## DATA BELOW
----

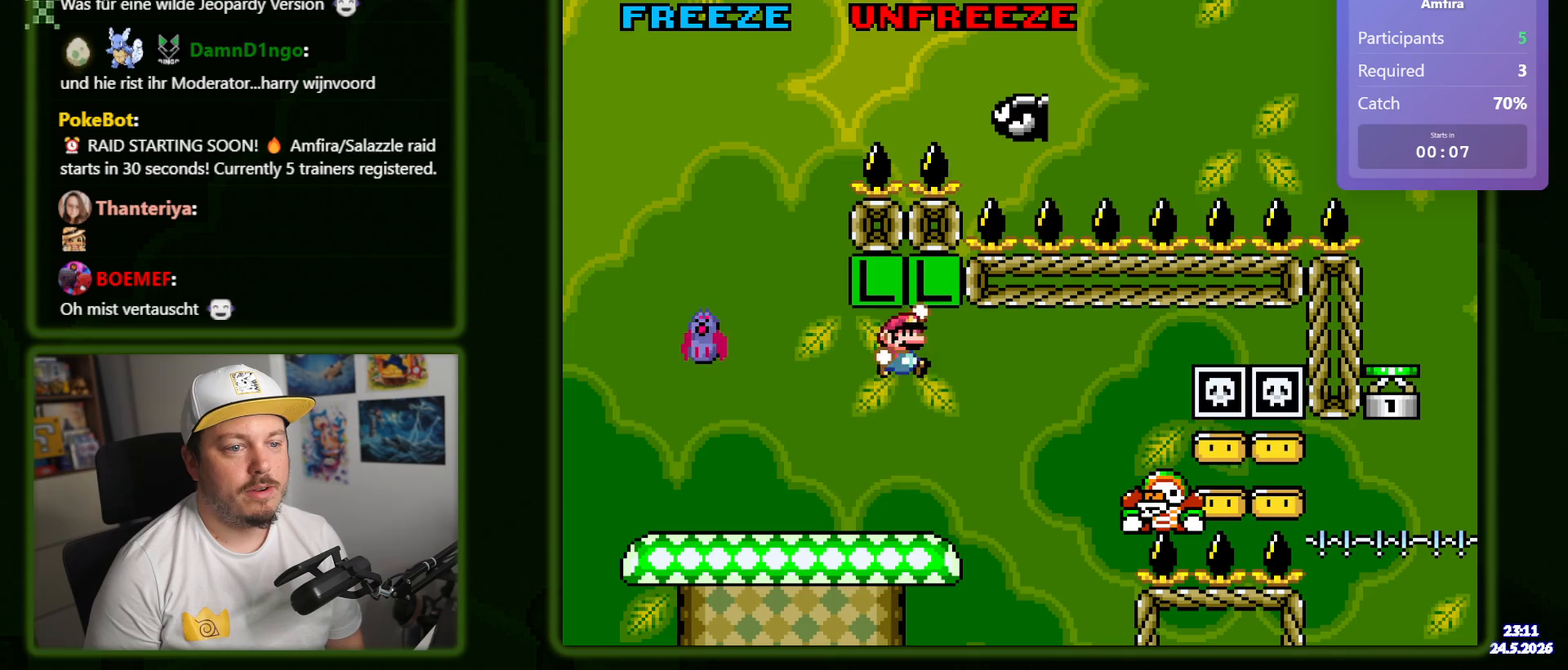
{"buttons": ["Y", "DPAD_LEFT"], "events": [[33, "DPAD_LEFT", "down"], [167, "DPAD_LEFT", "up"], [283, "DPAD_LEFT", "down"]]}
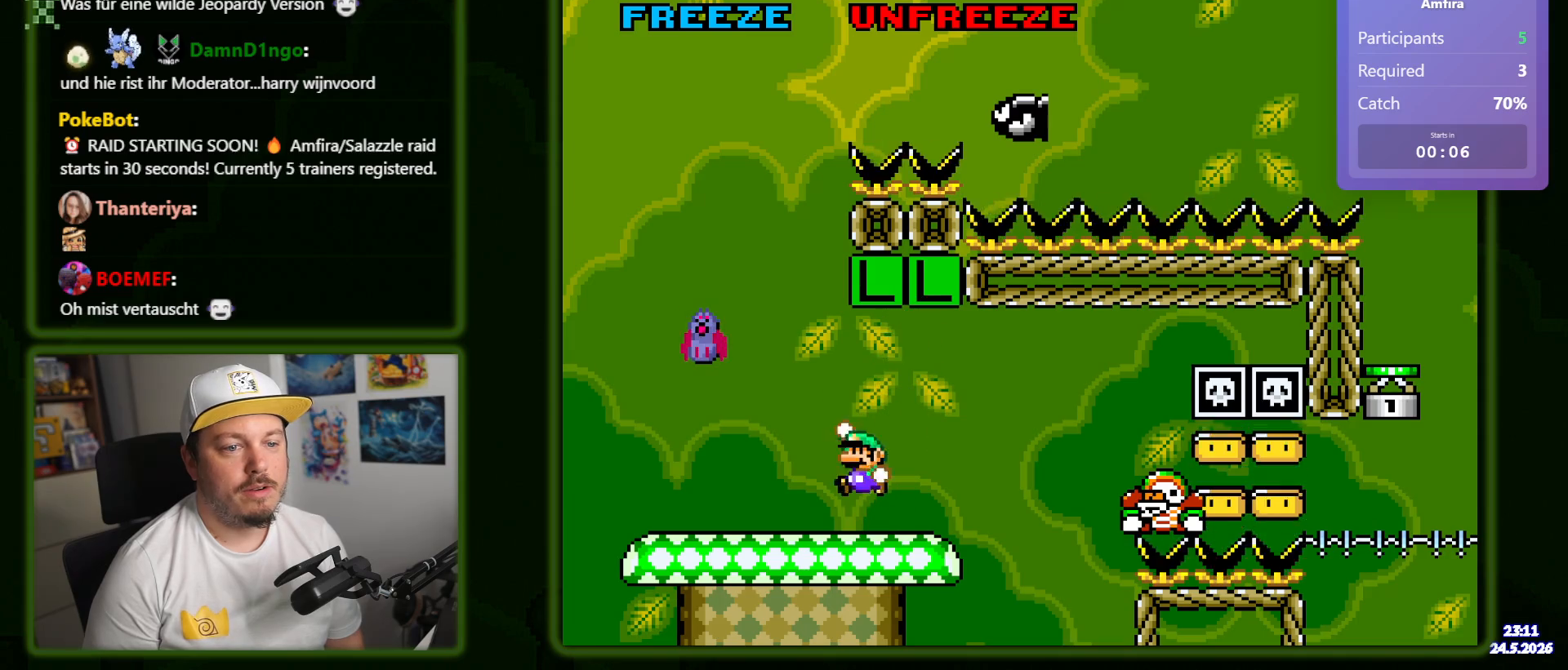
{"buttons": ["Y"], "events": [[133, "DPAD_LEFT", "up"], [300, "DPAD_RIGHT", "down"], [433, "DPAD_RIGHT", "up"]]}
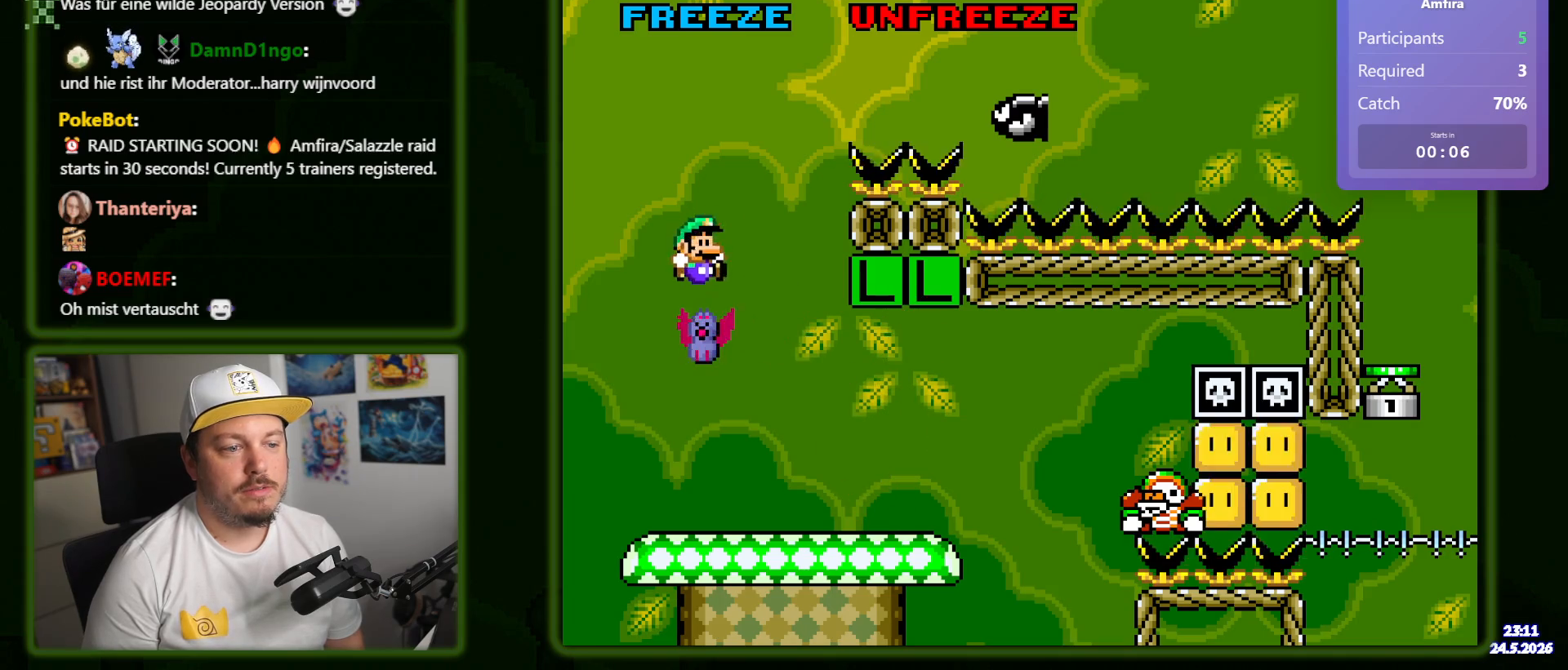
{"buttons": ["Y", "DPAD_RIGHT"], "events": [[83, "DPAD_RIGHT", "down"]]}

----

## WHAT NEEDS TO BE DONE
Copy out the whole listing word for word, except for any picture it includes.

## EXERCISE RESULT
{"buttons": ["Y", "DPAD_LEFT"], "events": [[33, "DPAD_LEFT", "down"], [167, "DPAD_LEFT", "up"], [283, "DPAD_LEFT", "down"]]}
{"buttons": ["Y"], "events": [[133, "DPAD_LEFT", "up"], [300, "DPAD_RIGHT", "down"], [433, "DPAD_RIGHT", "up"]]}
{"buttons": ["Y", "DPAD_RIGHT"], "events": [[83, "DPAD_RIGHT", "down"]]}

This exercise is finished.